◆ Alıştırma amacı ◆
Okuma parçasına göre şu soruları cevaplayın:
(a) 'Ulusa Sesleniş' programının dekorunda Atatürk resminin yerine hangi semboller konmuş?
(b) Ertuğrul Özkök cumartesi günü ne üzerine yazı yazmış?
(c) 1922 Mayıs'ında hükümet kimin şamar oğlanı durumundaymış?

◆ Okuma parçası ◆
----

TÜRKİYE’nin önünde onca sorun dururken uğraştığımız şeylere bakın... Türban, imam hatip, kuran kursları...
‘Ulusa Sesleniş’ programının dekorundaki Atatürk resminin kaldırılıp, yerine cami ve anıtkabir sembollerinin konması... Cami önde ve ışıklı... Anıtkabir daha geride ve sönük..Hürriyet dışında önemseyen çıkmadı ama denmek isteyen çok açık: ‘Bizim kılavuzumuz camidir, birileri istiyor diye de oraya Anıtkabir’i sıkıştırdık işte!’
AKP üç yılda Atatürk portresinden ‘Cami ve Anıtkabir’ ayrımına geldi... Gelecek üç yılda de neyi tercih etmek istediği belli.. Türkiye’nin küreselleşen ekonomide üstünlüğü ele geçirmek için stratejiler geliştirmesi gerekirken AKP’nin kafayı taktığı ‘sembol’ konuları içler acısı..Türban... İzinsiz Kuran Kursları... İmam Hatiplilerin geleceği ve Ulusa Sesleniş’in dekoru..
Cumartesi Günü Ertuğrul Özkök ‘sembol fetişizmi’ ile Türkiye’nin bir yere gidemeyeceği üzerine mükemmel bir yazı yazdı. Başbakan’ı da ‘Milli Görüş’ten gelen baykuş seslerine karşı kulaklarına tıkaması için uyardı..
Peki Tayyip Erdoğan ‘Milli Görüş’e kulaklarını tıkaması mümkün mü?’... Gelin Kurtuluş Savaşı günlerine dönelim ve bu sorunun yanıtını arayalım:
‘1922’nin Mayıs Ayı..Büyük Taarruza hazırlık günleri... İstanbul yönetiminin pek çok sorunu var... Maliyesi iflas etmiş, ekonomisi ölü, halk hayat pahalılığı altında eziliyor. Yoksulluk ahlakı ve sağlığı kemiriyor. Göçmenler cami avlusunda, yangın kalıntılatında, yarı aç. Yoksulluk yüzünden bilinen Müslüman fahişe sayısı 774’e çıkmış. Hükümet işgal güçlerinin şamar oğlanı durumunda. Saray, hükümet, memurlar, aydınlar, bilim adamları çalışsalar, tartışsalar, araştırsalar sorunların çözebilirler...

----

◆ Gösterilen bilgiler ◆
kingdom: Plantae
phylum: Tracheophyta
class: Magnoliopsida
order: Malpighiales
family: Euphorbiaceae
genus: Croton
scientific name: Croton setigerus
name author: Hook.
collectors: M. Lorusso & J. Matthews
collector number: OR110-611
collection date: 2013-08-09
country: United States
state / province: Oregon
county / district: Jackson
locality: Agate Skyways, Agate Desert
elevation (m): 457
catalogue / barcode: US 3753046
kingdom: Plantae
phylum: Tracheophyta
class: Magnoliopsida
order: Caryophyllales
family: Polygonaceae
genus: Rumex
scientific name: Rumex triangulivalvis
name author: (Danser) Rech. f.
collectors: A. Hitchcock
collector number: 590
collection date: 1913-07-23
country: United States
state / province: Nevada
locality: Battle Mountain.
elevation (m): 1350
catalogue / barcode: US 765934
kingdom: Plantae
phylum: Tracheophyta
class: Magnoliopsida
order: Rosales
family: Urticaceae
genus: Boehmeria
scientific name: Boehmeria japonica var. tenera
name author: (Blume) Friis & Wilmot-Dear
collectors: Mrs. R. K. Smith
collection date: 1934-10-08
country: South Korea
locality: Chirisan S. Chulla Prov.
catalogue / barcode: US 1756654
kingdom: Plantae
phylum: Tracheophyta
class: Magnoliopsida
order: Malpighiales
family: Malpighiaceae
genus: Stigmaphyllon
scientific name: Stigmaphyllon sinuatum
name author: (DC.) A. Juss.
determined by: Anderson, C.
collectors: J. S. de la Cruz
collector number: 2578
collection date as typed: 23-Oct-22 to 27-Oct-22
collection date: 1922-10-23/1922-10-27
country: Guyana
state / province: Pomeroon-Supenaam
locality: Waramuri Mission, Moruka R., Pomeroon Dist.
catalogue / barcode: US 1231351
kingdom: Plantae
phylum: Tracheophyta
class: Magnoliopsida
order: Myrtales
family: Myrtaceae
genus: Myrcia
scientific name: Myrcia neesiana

----

◆ Hazır cevap ◆
(a) Cami ve Anıtkabir sembolleri.
(b) Türkiye'nin 'sembol fetişizmi' ile bir yere gidemeyeceği üzerine.
(c) İşgal güçlerinin.